I recently watched Pay it Forward – and it has quickly became one of my favourite movies. For the past two years I volunteer at a homeless shelter over the christmas break – and I will be doing it again – It’s such a rewarding experience and a wonderful opportunity to give something back to society.
thanks rainbow! feels good to REMEMBER how it really is, ya know?
linda-i love the volunteer action. when my clients or friends are obsessing about whatevs i say GIVE GIVE GIVE as you will gain more or at least as much as those you help! great quote i read in body and soul mag (sorry can not remember who said it) DON’T THINK LESS OF YOURSELF…THINK OF YOURSELF LESS. And i add, think of others more
love love love
your crazy sexy life coach,
terri
Just the reminder I needed.
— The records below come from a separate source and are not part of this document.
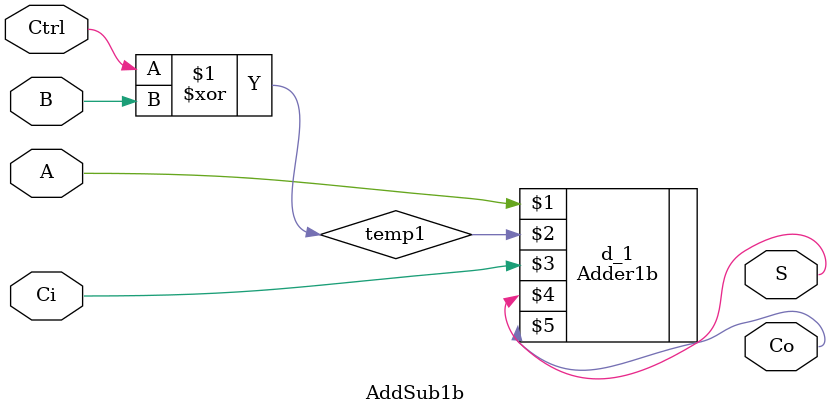
<source format=v>
`timescale 1ns / 1ps


module AddSub1b (
    A,
    B,
    Ctrl,
    Ci,
    S,
    Co
);
  input wire A, B, Ctrl, Ci;
  output wire S, Co;
wire temp1=Ctrl^B;
Adder1b d_1(A,temp1,Ci,S,Co);
endmodule

</source>
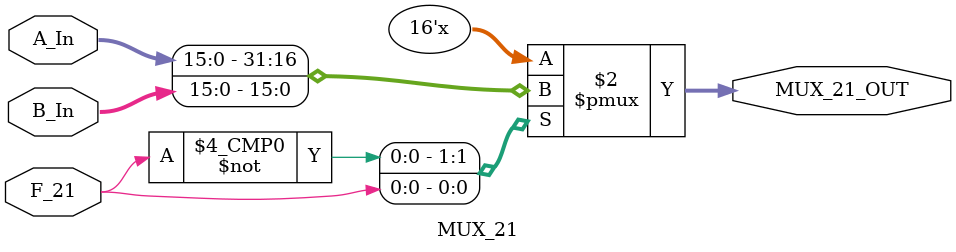
<source format=sv>
module MUX_21 (input  logic  F_21, 
                input  logic [15:0] A_In, B_In,
                output logic [15:0] MUX_21_OUT);

	 //This is the 1-bit ALU
    always_comb
	 begin
        unique case (F_21) //The unique keyword here instructs synthesis to fail if a case appears more than once.
	 	   1'b0   : MUX_21_OUT = A_In;
		   1'b1   : MUX_21_OUT = B_In;
		   
		   
        endcase
    end 
	 
endmodule

</source>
I’ve gone through some family drama the past 2 years and I really need a peaceful Christmas. Thanks Terri. I will remember what you’ve said. I’ve been trying to seriously implement these beliefs into my life for about a year now. I am the one who controls how I feel No one else. I can be happy this holiday season. xoxoxo
Don’t think less of yourself…think of yourself less – Thanks, really like that quote and will make a note of it to remember going forward!
melissa-
yes you WILL be happy this holiday season CONGRATS for the re realization!!
xo
I needed this today! Thank you so much for sharing your perspective.
I finally got the guts this year to request that no one bring alcohol to our family get together. There are several that have issues with that, however my husband and I are the only ones willing to open our home every year for us all to be together. I enjoy the event. The food, the fellowship, but there is always something ugly come from the consumption of alcohol. A couple of the family members have called since the request with dread that they now won’t be able to make it this year due to other commitments. These same family members have been here every year. Their reactions really make me sad that they think more of their tradition to have bourban in their egg nog than their tradition of spending the evenging with us, but I feel good about my decision.
Very comforting post–thanks!
xo
Eco Mama
b-
i am so glad to hear that you feel good about your decision to draw boundaries that make sense for you and your family. it takes courage to be empowered and not the victim so GO YOU!! people are on their own trip about alcohol and what it means to them or their desire NOT to look at their relationship to it. deepak would say become the observer and stay out of judgment-it really is not personal so don’t write that script. continue to do what is right for you and before you know it -it will become the new normal. it feels good to have your boundaries respected even if it means people make a different choice. i hope you enjoy your time with your family!